Personal information
- Full name: Alena Piatrouna Filipava
- Nationality: Belarus
- Born: 10 October 1987 (age 38) Minsk, BSSR, USSR (now Belarus)
- Height: 1.58 m (5 ft 2 in)
- Weight: 55 kg (121 lb)

Sport
- Sport: Wrestling
- Event: Freestyle
- Club: SK VS Minsk
- Coached by: Aleh Yakaulevich Raikhlin

Medal record
Women's freestyle wrestling
Representing Belarus
World Championships
| Bronze medal – third place | 2009 Herning | 55 kg |
European Championships
| Silver medal – second place | 2009 Vilnius | 55 kg |

= Alena Filipava =

Belarusian wrestler (born 1987)

Alena Piatrouna Filipava (Алена Пятроўна Філіпава; born October 10, 1987, in Minsk) is an amateur Belarusian freestyle wrestler, who played for the women's featherweight category.
She won the bronze medal at the 2009 World Wrestling Championships in Herning, Denmark, against Tatiana Padilla of the United States, in addition to her silver at the European Championships in Vilnius, Lithuania.

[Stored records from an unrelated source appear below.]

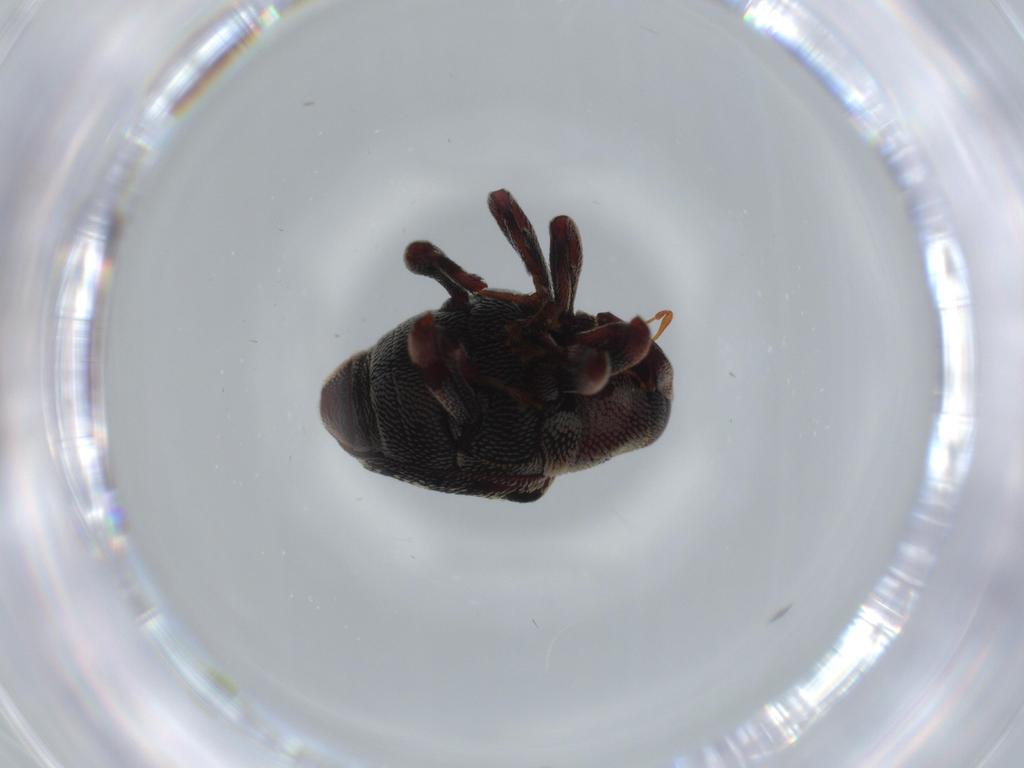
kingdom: Animalia
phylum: Arthropoda
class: Insecta
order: Coleoptera
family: Curculionidae
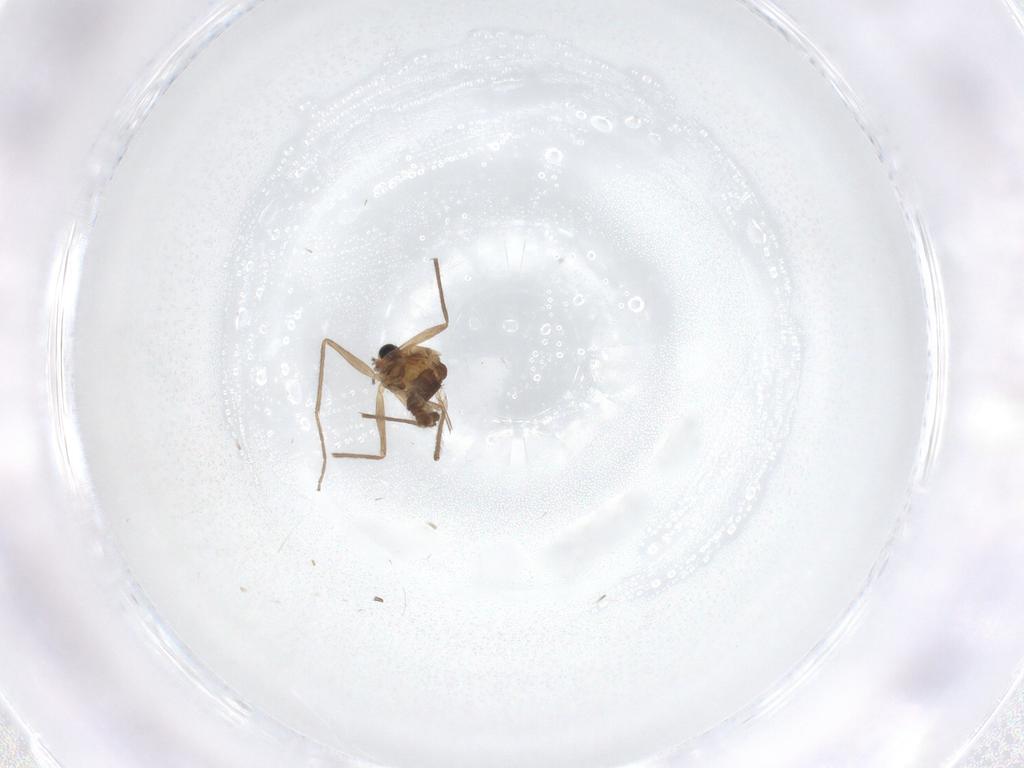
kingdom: Animalia
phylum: Arthropoda
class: Insecta
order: Diptera
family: Chironomidae
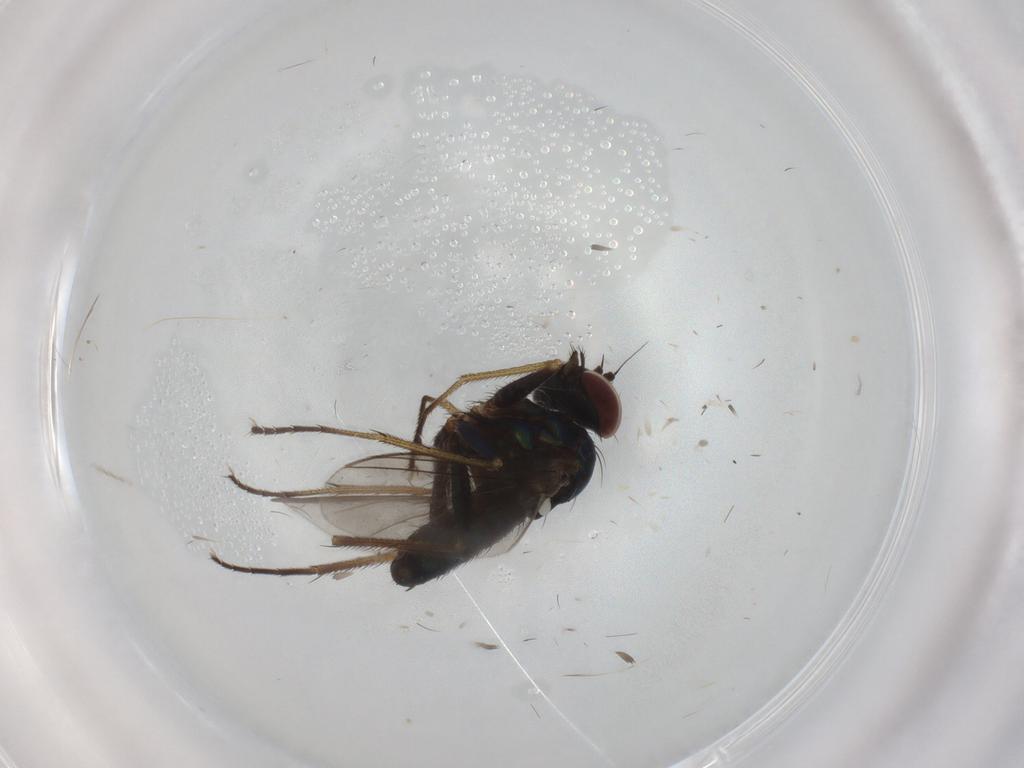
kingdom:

Filipava made her official debut at the 2008 Summer Olympics in Beijing, where she competed for the 55 kg class in freestyle wrestling, an event which was imminently dominated by world champion Saori Yoshida from Japan. She lost the second preliminary match to Kazakhstan's Olga Smirnova, with a two-set technical score (3–2, 0–3, 2–4), and a classification score of 1–3, finishing only in thirteenth place.